*INPUT DATA*:

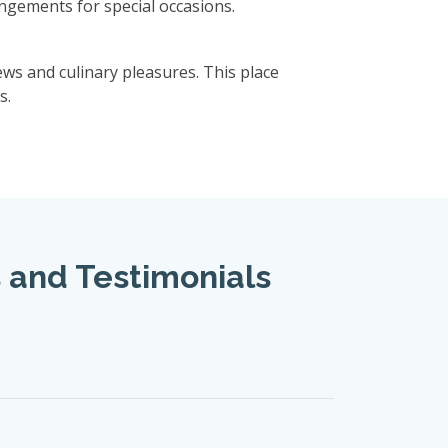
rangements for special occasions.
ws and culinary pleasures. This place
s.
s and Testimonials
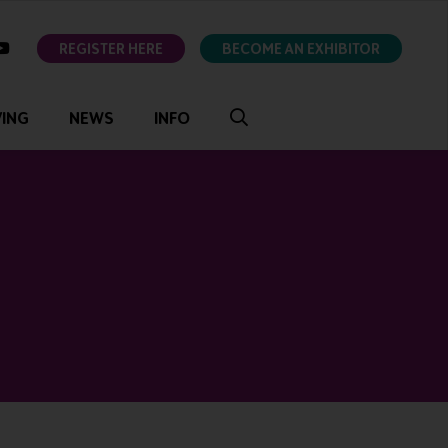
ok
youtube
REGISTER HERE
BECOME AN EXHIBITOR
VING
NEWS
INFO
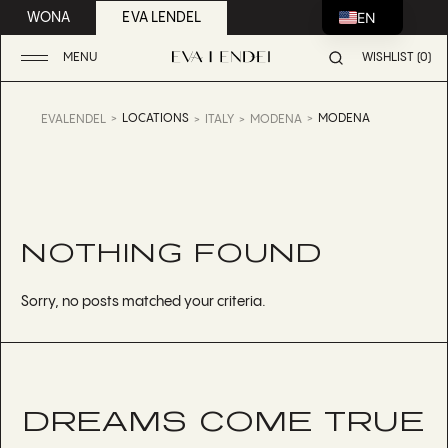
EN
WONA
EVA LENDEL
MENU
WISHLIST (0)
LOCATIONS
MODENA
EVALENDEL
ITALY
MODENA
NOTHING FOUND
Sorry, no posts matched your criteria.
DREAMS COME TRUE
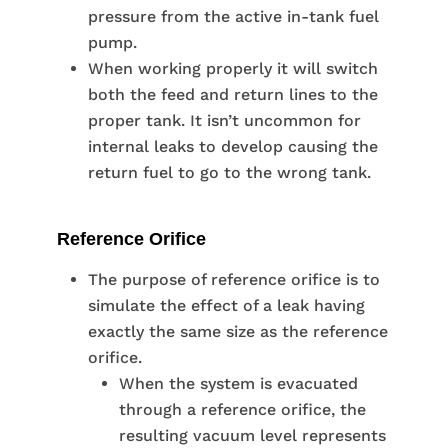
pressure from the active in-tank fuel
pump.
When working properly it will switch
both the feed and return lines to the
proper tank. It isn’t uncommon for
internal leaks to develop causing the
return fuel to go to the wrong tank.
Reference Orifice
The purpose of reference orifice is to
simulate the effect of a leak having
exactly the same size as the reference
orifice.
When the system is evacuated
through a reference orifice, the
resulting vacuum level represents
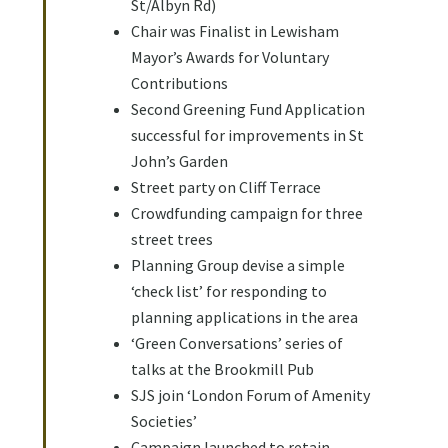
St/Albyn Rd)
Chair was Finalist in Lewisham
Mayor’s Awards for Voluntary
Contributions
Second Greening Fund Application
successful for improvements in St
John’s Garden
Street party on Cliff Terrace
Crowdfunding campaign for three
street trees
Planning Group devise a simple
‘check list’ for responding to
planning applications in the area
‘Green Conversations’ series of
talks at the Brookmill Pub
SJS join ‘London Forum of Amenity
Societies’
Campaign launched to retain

---

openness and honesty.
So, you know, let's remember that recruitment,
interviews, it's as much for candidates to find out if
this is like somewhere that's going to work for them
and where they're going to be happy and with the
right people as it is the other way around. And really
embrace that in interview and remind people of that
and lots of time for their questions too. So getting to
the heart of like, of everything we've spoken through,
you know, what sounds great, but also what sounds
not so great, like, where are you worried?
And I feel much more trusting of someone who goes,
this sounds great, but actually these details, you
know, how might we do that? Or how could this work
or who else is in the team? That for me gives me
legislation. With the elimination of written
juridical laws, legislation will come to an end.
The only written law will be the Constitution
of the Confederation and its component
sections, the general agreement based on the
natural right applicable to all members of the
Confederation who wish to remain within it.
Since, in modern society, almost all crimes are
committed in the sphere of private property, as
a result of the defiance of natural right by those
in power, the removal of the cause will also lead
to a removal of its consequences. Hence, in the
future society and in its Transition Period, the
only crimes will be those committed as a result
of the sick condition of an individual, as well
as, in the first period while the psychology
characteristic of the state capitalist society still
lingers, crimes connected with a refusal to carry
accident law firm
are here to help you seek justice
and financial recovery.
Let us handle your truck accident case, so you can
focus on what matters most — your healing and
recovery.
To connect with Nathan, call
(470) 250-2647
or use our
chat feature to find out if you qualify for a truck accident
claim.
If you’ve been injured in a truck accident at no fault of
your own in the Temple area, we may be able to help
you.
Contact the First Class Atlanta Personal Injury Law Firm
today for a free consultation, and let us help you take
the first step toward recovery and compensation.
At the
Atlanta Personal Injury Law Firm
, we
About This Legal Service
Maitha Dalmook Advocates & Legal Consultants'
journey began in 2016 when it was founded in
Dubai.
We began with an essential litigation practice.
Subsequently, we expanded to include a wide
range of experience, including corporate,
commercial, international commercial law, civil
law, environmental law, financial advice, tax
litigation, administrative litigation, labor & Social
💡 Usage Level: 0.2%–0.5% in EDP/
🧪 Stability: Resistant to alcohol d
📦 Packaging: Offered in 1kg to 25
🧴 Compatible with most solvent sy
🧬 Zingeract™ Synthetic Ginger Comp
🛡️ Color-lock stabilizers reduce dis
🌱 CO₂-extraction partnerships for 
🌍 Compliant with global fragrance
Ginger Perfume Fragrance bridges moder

--

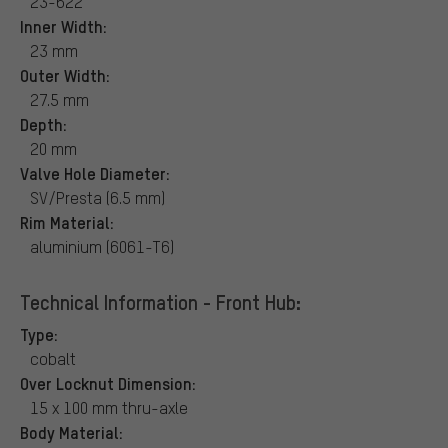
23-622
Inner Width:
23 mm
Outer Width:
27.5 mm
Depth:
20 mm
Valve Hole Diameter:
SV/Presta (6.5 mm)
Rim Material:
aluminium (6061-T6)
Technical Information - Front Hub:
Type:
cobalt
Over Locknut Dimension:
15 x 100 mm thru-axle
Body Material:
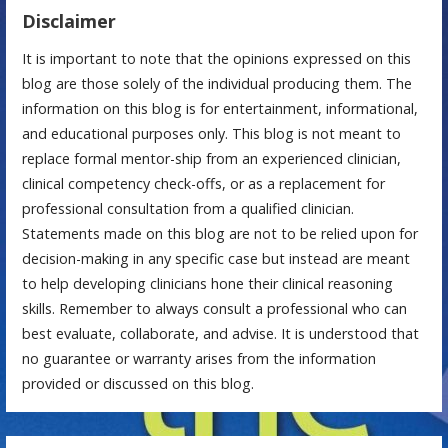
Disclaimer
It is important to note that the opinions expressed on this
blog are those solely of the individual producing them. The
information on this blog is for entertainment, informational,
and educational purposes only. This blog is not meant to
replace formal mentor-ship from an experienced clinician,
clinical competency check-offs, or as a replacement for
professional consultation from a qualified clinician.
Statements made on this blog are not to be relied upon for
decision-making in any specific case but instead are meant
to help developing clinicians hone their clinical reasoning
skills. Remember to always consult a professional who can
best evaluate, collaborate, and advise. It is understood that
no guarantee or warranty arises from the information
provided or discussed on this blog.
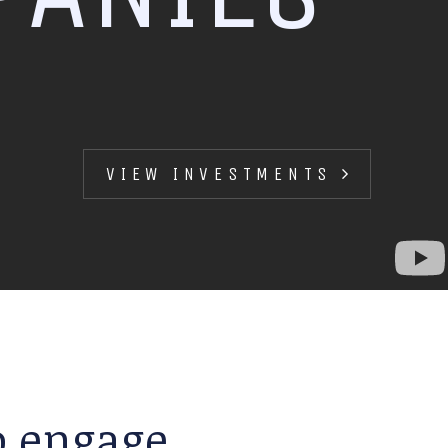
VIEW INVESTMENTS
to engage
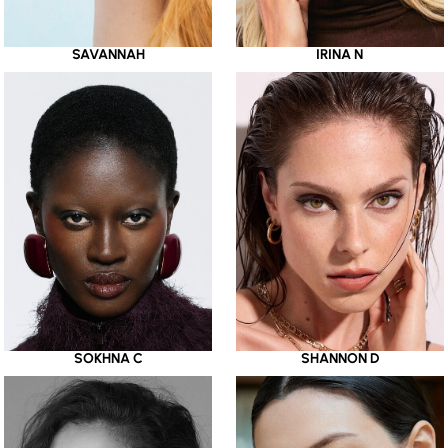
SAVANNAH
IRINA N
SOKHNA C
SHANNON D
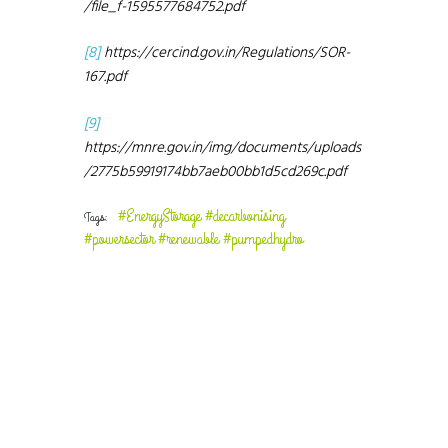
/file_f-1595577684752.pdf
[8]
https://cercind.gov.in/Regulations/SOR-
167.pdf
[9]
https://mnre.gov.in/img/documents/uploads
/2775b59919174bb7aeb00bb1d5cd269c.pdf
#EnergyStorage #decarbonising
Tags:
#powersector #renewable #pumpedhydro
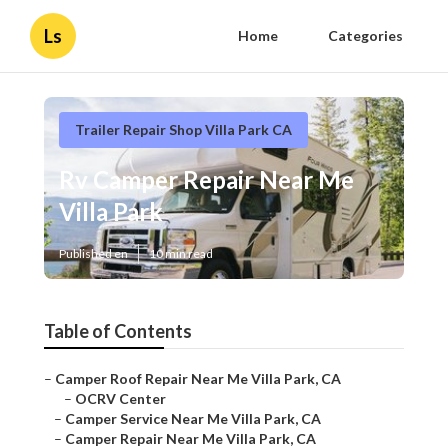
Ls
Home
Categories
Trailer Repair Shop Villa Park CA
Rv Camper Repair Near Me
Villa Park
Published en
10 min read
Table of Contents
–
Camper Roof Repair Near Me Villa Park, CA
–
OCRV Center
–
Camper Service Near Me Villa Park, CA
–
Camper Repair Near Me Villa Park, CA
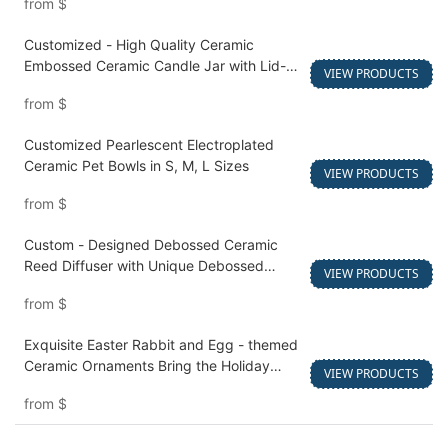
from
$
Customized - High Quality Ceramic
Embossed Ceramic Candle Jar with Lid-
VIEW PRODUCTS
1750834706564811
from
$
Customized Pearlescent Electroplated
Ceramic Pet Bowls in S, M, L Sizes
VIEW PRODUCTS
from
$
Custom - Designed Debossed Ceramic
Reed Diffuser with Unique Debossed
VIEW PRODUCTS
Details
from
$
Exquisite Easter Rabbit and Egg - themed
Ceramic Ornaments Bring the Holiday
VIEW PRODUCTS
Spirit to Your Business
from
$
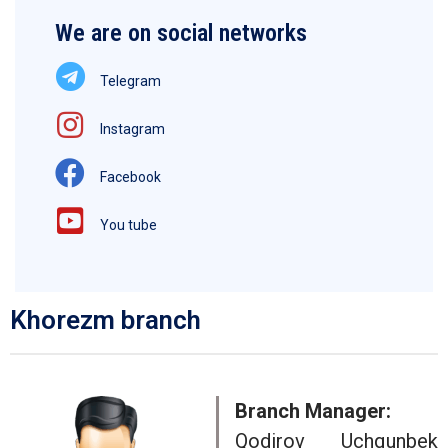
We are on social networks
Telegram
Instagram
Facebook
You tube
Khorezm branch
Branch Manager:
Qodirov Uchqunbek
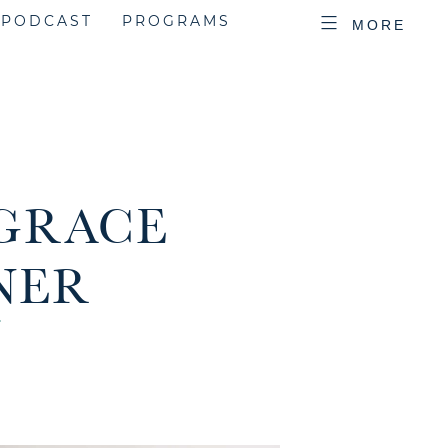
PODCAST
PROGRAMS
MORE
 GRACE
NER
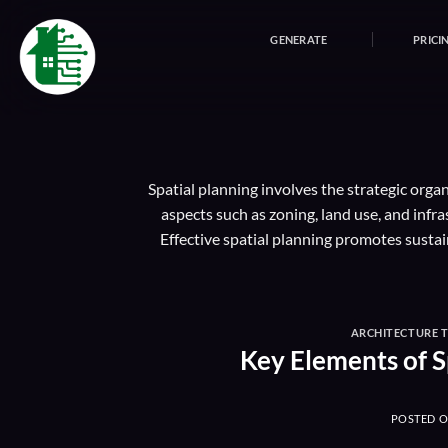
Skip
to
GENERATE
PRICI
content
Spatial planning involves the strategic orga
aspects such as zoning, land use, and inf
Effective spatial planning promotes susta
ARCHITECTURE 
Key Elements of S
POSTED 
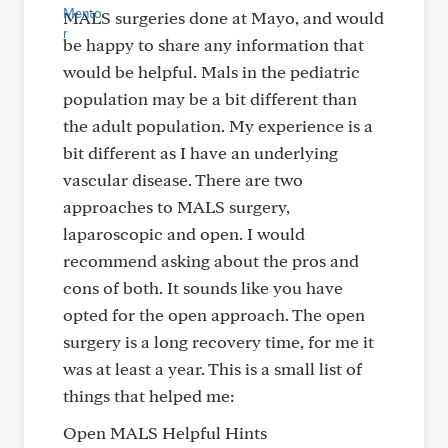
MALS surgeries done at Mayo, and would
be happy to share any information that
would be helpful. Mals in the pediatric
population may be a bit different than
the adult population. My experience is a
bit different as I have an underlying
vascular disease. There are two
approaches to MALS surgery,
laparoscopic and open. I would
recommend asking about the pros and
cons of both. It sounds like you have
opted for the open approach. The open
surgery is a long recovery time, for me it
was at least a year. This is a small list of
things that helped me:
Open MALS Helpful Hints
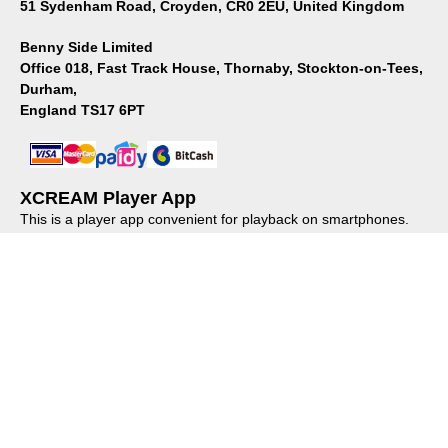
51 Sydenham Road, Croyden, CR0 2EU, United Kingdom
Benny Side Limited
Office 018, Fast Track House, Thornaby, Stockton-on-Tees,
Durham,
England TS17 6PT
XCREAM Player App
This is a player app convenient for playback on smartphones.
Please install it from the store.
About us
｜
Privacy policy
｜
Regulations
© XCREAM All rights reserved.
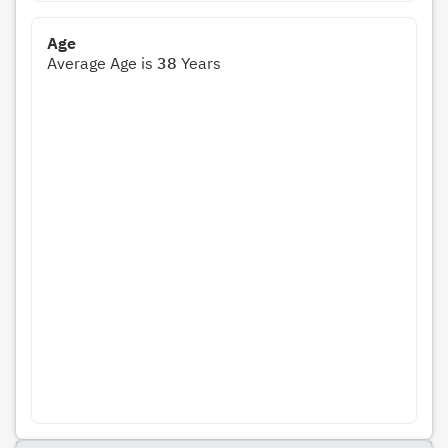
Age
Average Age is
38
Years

*YOUR INSTRUCTIONS*:
With the line holding "of the Confederation and its component" as the first and the line holding "as, in the first period while the psychology" as the last, please transcribe exactly the lines of the material above in that range and nothing else.

*ANSWER TO THE PROBLEM*:
of the Confederation and its component
sections, the general agreement based on the
natural right applicable to all members of the
Confederation who wish to remain within it.
Since, in modern society, almost all crimes are
committed in the sphere of private property, as
a result of the defiance of natural right by those
in power, the removal of the cause will also lead
to a removal of its consequences. Hence, in the
future society and in its Transition Period, the
only crimes will be those committed as a result
of the sick condition of an individual, as well
as, in the first period while the psychology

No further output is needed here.